EXERCISE BRIEF:
Print the entries that appear below, exactly as written and without their pictures.

[Circuit design text data]
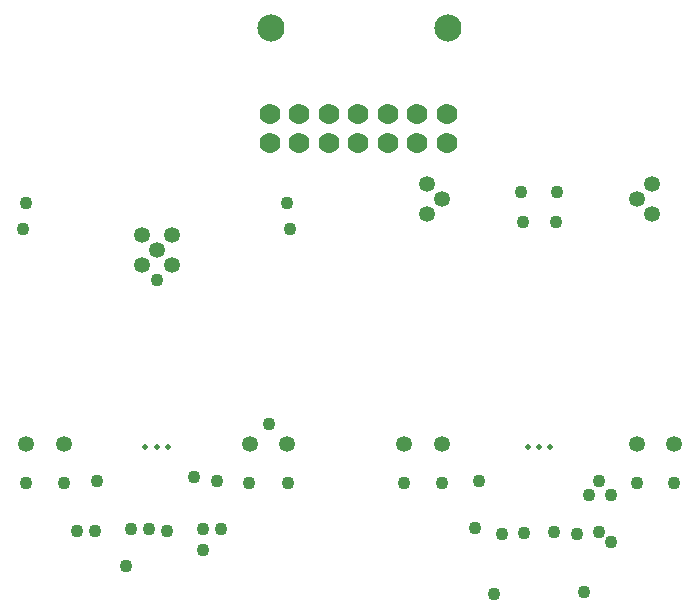
<source format=gbr>
%TF.GenerationSoftware,Altium Limited,Altium Designer,24.1.2 (44)*%
G04 Layer_Color=16711935*
%FSLAX45Y45*%
%MOMM*%
%TF.SameCoordinates,52D7BD39-7FF0-4AB0-A2C0-E3239692A872*%
%TF.FilePolarity,Negative*%
%TF.FileFunction,Soldermask,Bot*%
%TF.Part,Single*%
G01*
G75*
%TA.AperFunction,ViaPad*%
%ADD36C,0.50000*%
%TA.AperFunction,ComponentPad*%
%ADD56C,1.76320*%
%ADD57C,2.30320*%
%TA.AperFunction,ViaPad*%
%ADD58C,1.09220*%
%ADD59C,1.34620*%
D36*
X11271000Y7429500D02*
D03*
X11176000D02*
D03*
X11081000D02*
D03*
X14414500D02*
D03*
X14509500D02*
D03*
X14319501D02*
D03*
D56*
X12134800Y10000300D02*
D03*
X12384800D02*
D03*
X12634800D02*
D03*
X12884801D02*
D03*
X13134801D02*
D03*
X13384801D02*
D03*
X13634801D02*
D03*
X12134800Y10250300D02*
D03*
X12384800D02*
D03*
X12634800D02*
D03*
X12884801D02*
D03*
X13134801D02*
D03*
X13384801D02*
D03*
X13634801D02*
D03*
D57*
X13639799Y10972800D02*
D03*
X12142300D02*
D03*
D58*
X14795500Y6197600D02*
D03*
X14030991Y6183686D02*
D03*
X15239999Y7124700D02*
D03*
X12281300Y9491226D02*
D03*
X12128500Y7620000D02*
D03*
X11493500Y7175500D02*
D03*
X15019945Y6624665D02*
D03*
X13874046Y6740045D02*
D03*
X14922501Y7140599D02*
D03*
X14262801Y9588500D02*
D03*
X14274800Y9334500D02*
D03*
X14554201D02*
D03*
X14566200Y9588500D02*
D03*
X15557500Y7124700D02*
D03*
X13271500D02*
D03*
X13589000D02*
D03*
X13906500Y7139700D02*
D03*
X10067549Y7124700D02*
D03*
X10390275D02*
D03*
X10668000Y7139700D02*
D03*
X11684000D02*
D03*
X11961725Y7124700D02*
D03*
X12284451D02*
D03*
X10045700Y9271000D02*
D03*
X10070700Y9491225D02*
D03*
X12306300Y9271000D02*
D03*
X14922501Y6708100D02*
D03*
X14833600Y7023100D02*
D03*
X15024100D02*
D03*
X14732001Y6688100D02*
D03*
X14097000D02*
D03*
X14287500Y6700750D02*
D03*
X14541499Y6705600D02*
D03*
X10655300Y6718300D02*
D03*
X10960100Y6730950D02*
D03*
X11112500Y6735800D02*
D03*
X11264900Y6718300D02*
D03*
X11570025Y6733300D02*
D03*
X11722100Y6735800D02*
D03*
X11569700Y6553200D02*
D03*
X10915700Y6419850D02*
D03*
X10502900Y6718300D02*
D03*
X11176000Y8839200D02*
D03*
D59*
X15241675Y7454900D02*
D03*
X15559175D02*
D03*
X13590675D02*
D03*
X13273175D02*
D03*
X10391949D02*
D03*
X10069224D02*
D03*
X11963400D02*
D03*
X12280900D02*
D03*
X11303000Y9220200D02*
D03*
X11049000D02*
D03*
X11176000Y9093200D02*
D03*
X11049000Y8966200D02*
D03*
X11303000D02*
D03*
X15367000Y9398000D02*
D03*
X15239999Y9525000D02*
D03*
X15367000Y9652000D02*
D03*
X13462000Y9398000D02*
D03*
X13589000Y9525000D02*
D03*
X13462000Y9652000D02*
D03*
%TF.MD5,949b3652d5a69adc68cabd1ef78223d1*%
M02*

</source>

FINAL ANSWER:
<source format=gbr>
%TF.GenerationSoftware,Altium Limited,Altium Designer,24.1.2 (44)*%
G04 Layer_Color=16711935*
%FSLAX45Y45*%
%MOMM*%
%TF.SameCoordinates,52D7BD39-7FF0-4AB0-A2C0-E3239692A872*%
%TF.FilePolarity,Negative*%
%TF.FileFunction,Soldermask,Bot*%
%TF.Part,Single*%
G01*
G75*
%TA.AperFunction,ViaPad*%
%ADD36C,0.50000*%
%TA.AperFunction,ComponentPad*%
%ADD56C,1.76320*%
%ADD57C,2.30320*%
%TA.AperFunction,ViaPad*%
%ADD58C,1.09220*%
%ADD59C,1.34620*%
D36*
X11271000Y7429500D02*
D03*
X11176000D02*
D03*
X11081000D02*
D03*
X14414500D02*
D03*
X14509500D02*
D03*
X14319501D02*
D03*
D56*
X12134800Y10000300D02*
D03*
X12384800D02*
D03*
X12634800D02*
D03*
X12884801D02*
D03*
X13134801D02*
D03*
X13384801D02*
D03*
X13634801D02*
D03*
X12134800Y10250300D02*
D03*
X12384800D02*
D03*
X12634800D02*
D03*
X12884801D02*
D03*
X13134801D02*
D03*
X13384801D02*
D03*
X13634801D02*
D03*
D57*
X13639799Y10972800D02*
D03*
X12142300D02*
D03*
D58*
X14795500Y6197600D02*
D03*
X14030991Y6183686D02*
D03*
X15239999Y7124700D02*
D03*
X12281300Y9491226D02*
D03*
X12128500Y7620000D02*
D03*
X11493500Y7175500D02*
D03*
X15019945Y6624665D02*
D03*
X13874046Y6740045D02*
D03*
X14922501Y7140599D02*
D03*
X14262801Y9588500D02*
D03*
X14274800Y9334500D02*
D03*
X14554201D02*
D03*
X14566200Y9588500D02*
D03*
X15557500Y7124700D02*
D03*
X13271500D02*
D03*
X13589000D02*
D03*
X13906500Y7139700D02*
D03*
X10067549Y7124700D02*
D03*
X10390275D02*
D03*
X10668000Y7139700D02*
D03*
X11684000D02*
D03*
X11961725Y7124700D02*
D03*
X12284451D02*
D03*
X10045700Y9271000D02*
D03*
X10070700Y9491225D02*
D03*
X12306300Y9271000D02*
D03*
X14922501Y6708100D02*
D03*
X14833600Y7023100D02*
D03*
X15024100D02*
D03*
X14732001Y6688100D02*
D03*
X14097000D02*
D03*
X14287500Y6700750D02*
D03*
X14541499Y6705600D02*
D03*
X10655300Y6718300D02*
D03*
X10960100Y6730950D02*
D03*
X11112500Y6735800D02*
D03*
X11264900Y6718300D02*
D03*
X11570025Y6733300D02*
D03*
X11722100Y6735800D02*
D03*
X11569700Y6553200D02*
D03*
X10915700Y6419850D02*
D03*
X10502900Y6718300D02*
D03*
X11176000Y8839200D02*
D03*
D59*
X15241675Y7454900D02*
D03*
X15559175D02*
D03*
X13590675D02*
D03*
X13273175D02*
D03*
X10391949D02*
D03*
X10069224D02*
D03*
X11963400D02*
D03*
X12280900D02*
D03*
X11303000Y9220200D02*
D03*
X11049000D02*
D03*
X11176000Y9093200D02*
D03*
X11049000Y8966200D02*
D03*
X11303000D02*
D03*
X15367000Y9398000D02*
D03*
X15239999Y9525000D02*
D03*
X15367000Y9652000D02*
D03*
X13462000Y9398000D02*
D03*
X13589000Y9525000D02*
D03*
X13462000Y9652000D02*
D03*
%TF.MD5,949b3652d5a69adc68cabd1ef78223d1*%
M02*

</source>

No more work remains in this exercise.